*** INPUT DATA

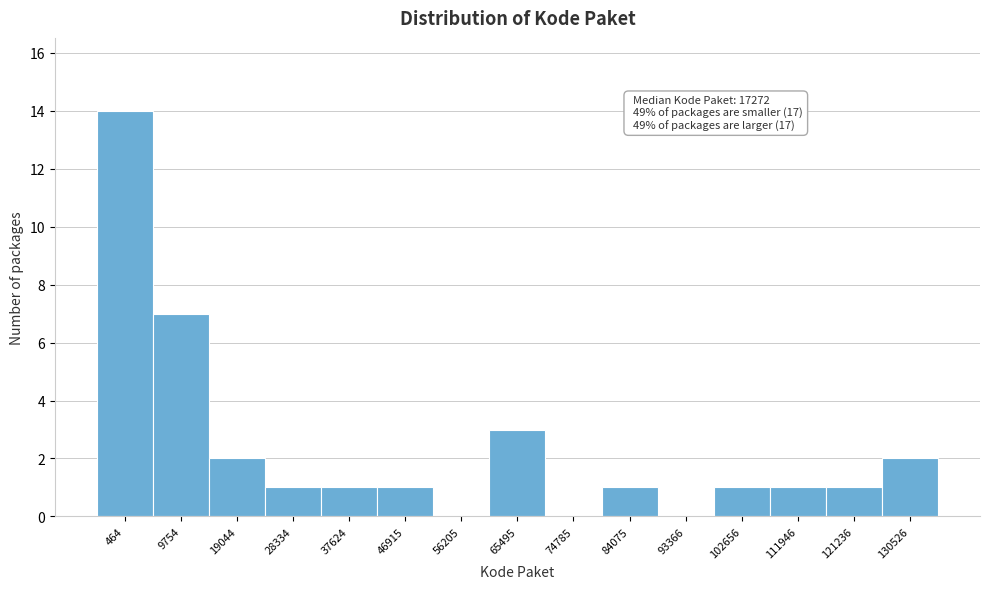

Reading left to right, extract all data points from this chart.

464=14	9754=7	19044=2	28334=1	37624=1	46915=1	56205=0	65495=3	74785=0	84075=1	93366=0	102656=1	111946=1	121236=1	130526=2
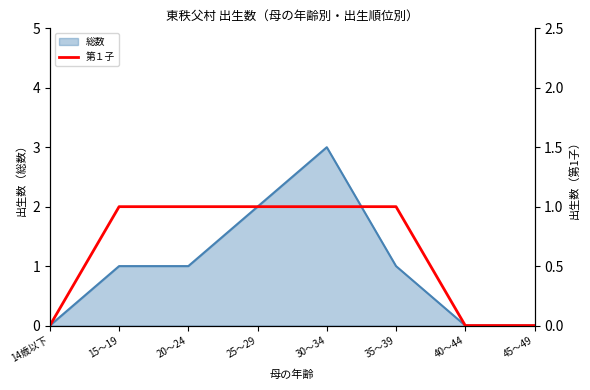

Where is the data nearest to the value 0?

14歳以下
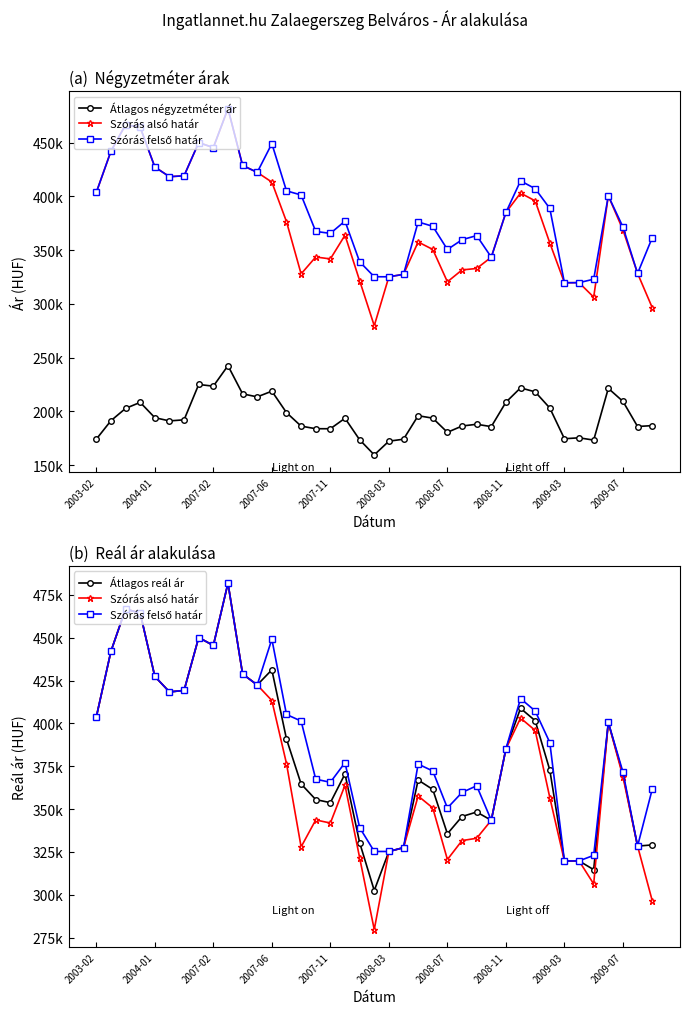

What are all the series names shown in the legend?

Átlagos négyzetméter ár, Szórás alsó határ, Szórás felső határ, Átlagos reál ár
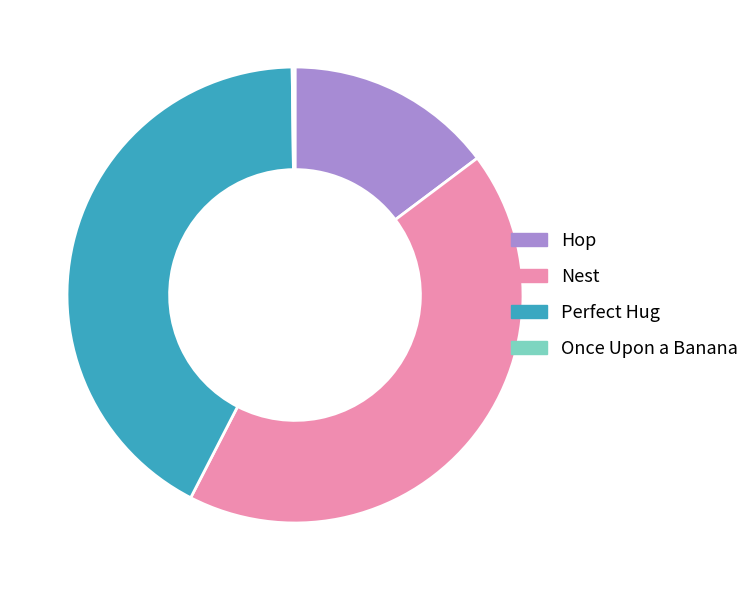

Does any single category account for the majority?

No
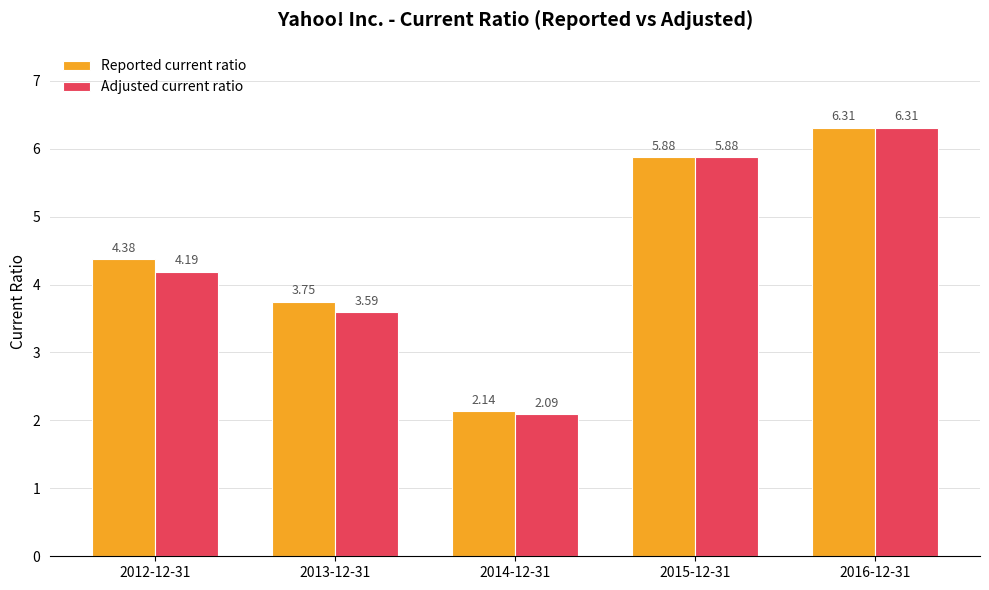

Count the number of categories in the chart.

5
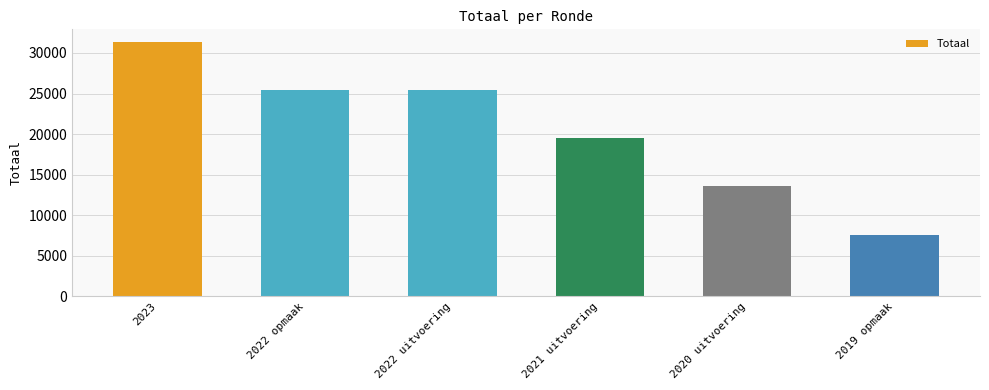

Between 2019 opmaak and 2022 uitvoering, which is larger?

2022 uitvoering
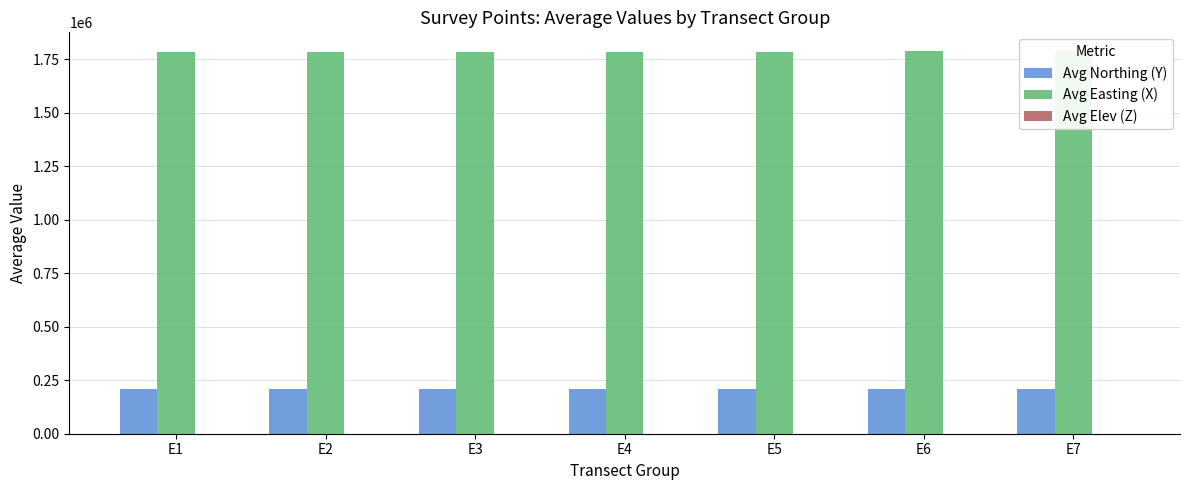

Which series has the largest total across all categories?

Avg Easting (X)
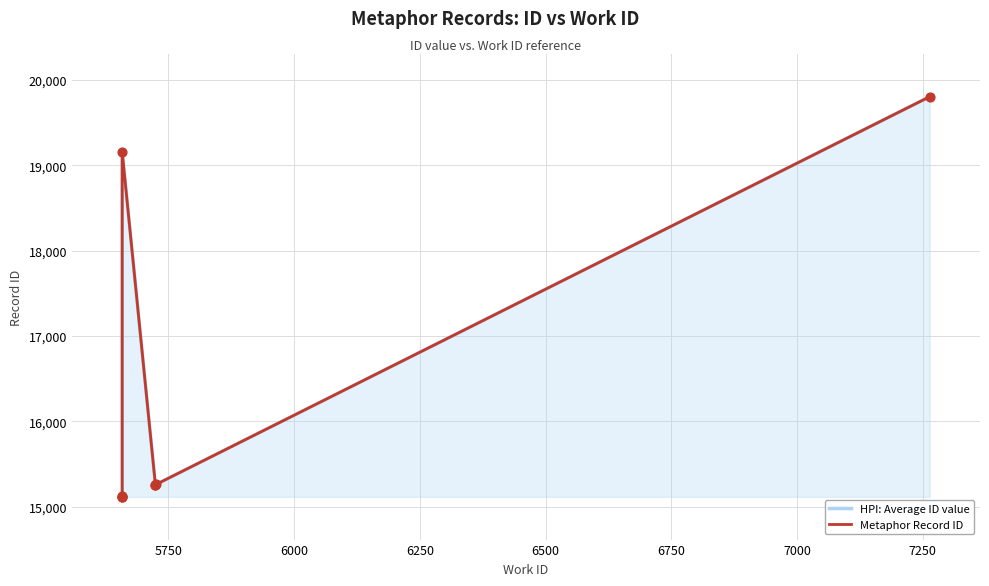

What are all the series names shown in the legend?

HPI: Average ID value, Metaphor Record ID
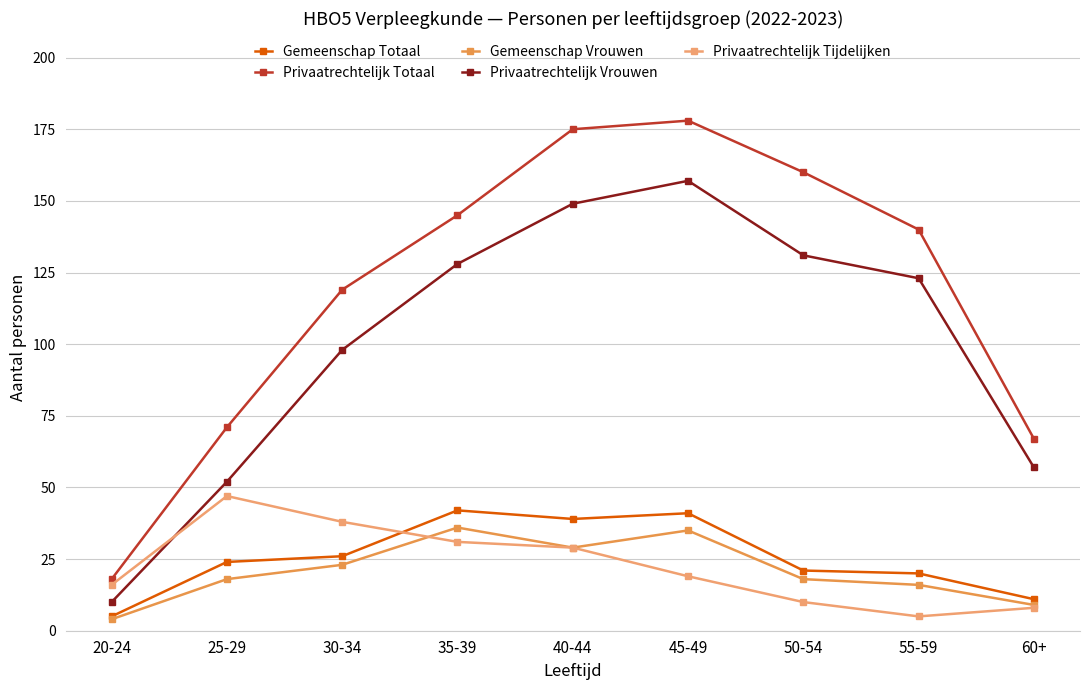

Rank the series at 45-49 from lowest to highest value.

Privaatrechtelijk Tijdelijken, Gemeenschap Vrouwen, Gemeenschap Totaal, Privaatrechtelijk Vrouwen, Privaatrechtelijk Totaal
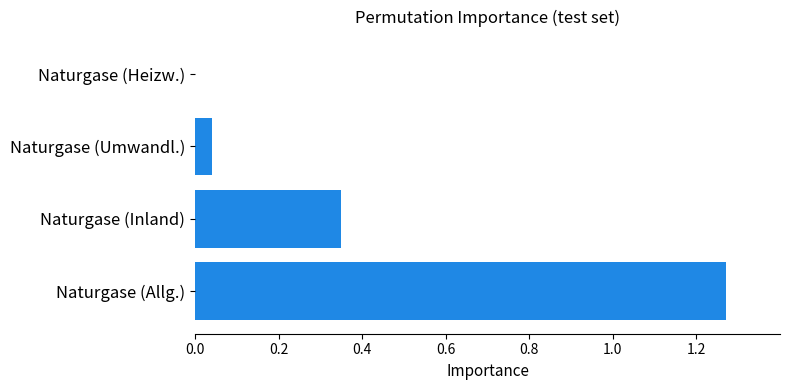

The chart shows a value of -0.6 at Naturgase (Heizw.). True or false?

False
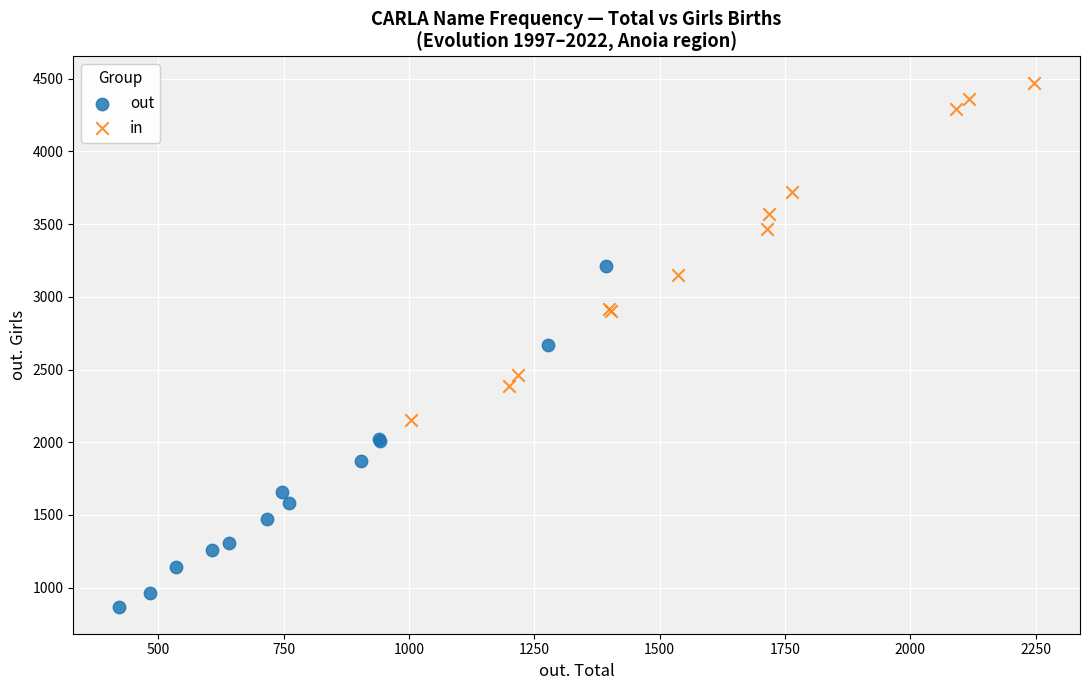

Which series contains the lowest Y value?

out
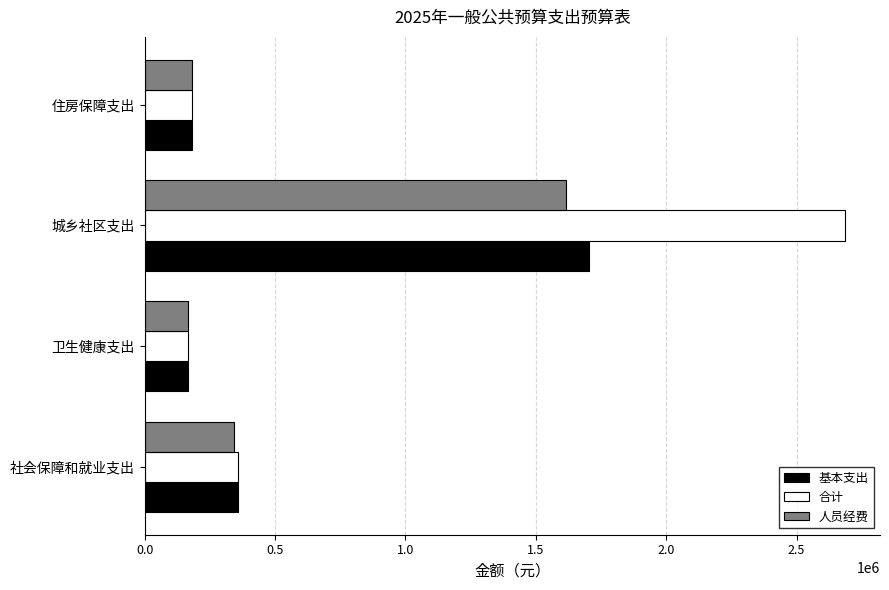

What is the highest value of the 基本支出 series?

1703034.6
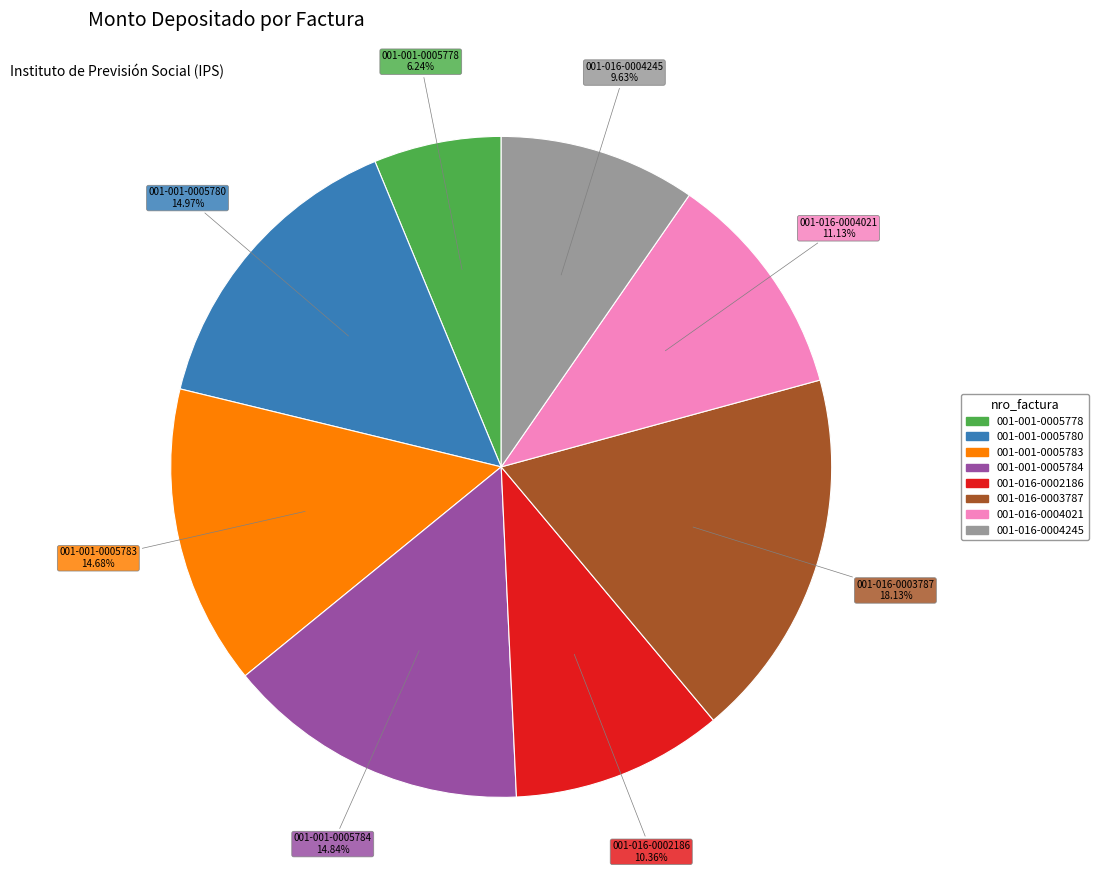

To the nearest percent, what portion does 001-001-0005783 represent?

15%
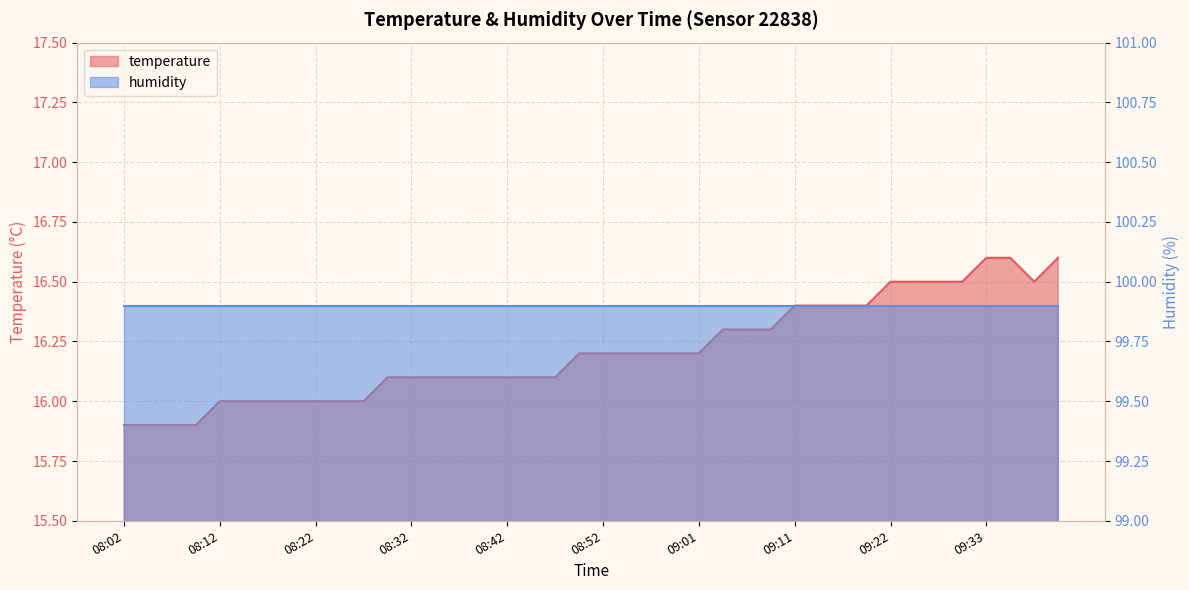

Count the number of values greater than 16.

29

******

■ **HOW TO COMPLETE THIS TASK**
Update all the lines above, replacing "legend" with "key" and keeping everything else the same. Leave the pictures out.

■ **YOUR RESPONSE**
Reading left to right, extract all data points from this chart.

464=14	9754=7	19044=2	28334=1	37624=1	46915=1	56205=0	65495=3	74785=0	84075=1	93366=0	102656=1	111946=1	121236=1	130526=2

Where is the data nearest to the value 0?

14歳以下

What are all the series names shown in the key?

Átlagos négyzetméter ár, Szórás alsó határ, Szórás felső határ, Átlagos reál ár

Does any single category account for the majority?

No

Count the number of categories in the chart.

5

Between 2019 opmaak and 2022 uitvoering, which is larger?

2022 uitvoering

Which series has the largest total across all categories?

Avg Easting (X)

What are all the series names shown in the key?

HPI: Average ID value, Metaphor Record ID

Rank the series at 45-49 from lowest to highest value.

Privaatrechtelijk Tijdelijken, Gemeenschap Vrouwen, Gemeenschap Totaal, Privaatrechtelijk Vrouwen, Privaatrechtelijk Totaal

The chart shows a value of -0.6 at Naturgase (Heizw.). True or false?

False

Which series contains the lowest Y value?

out

What is the highest value of the 基本支出 series?

1703034.6

To the nearest percent, what portion does 001-001-0005783 represent?

15%

Count the number of values greater than 16.

29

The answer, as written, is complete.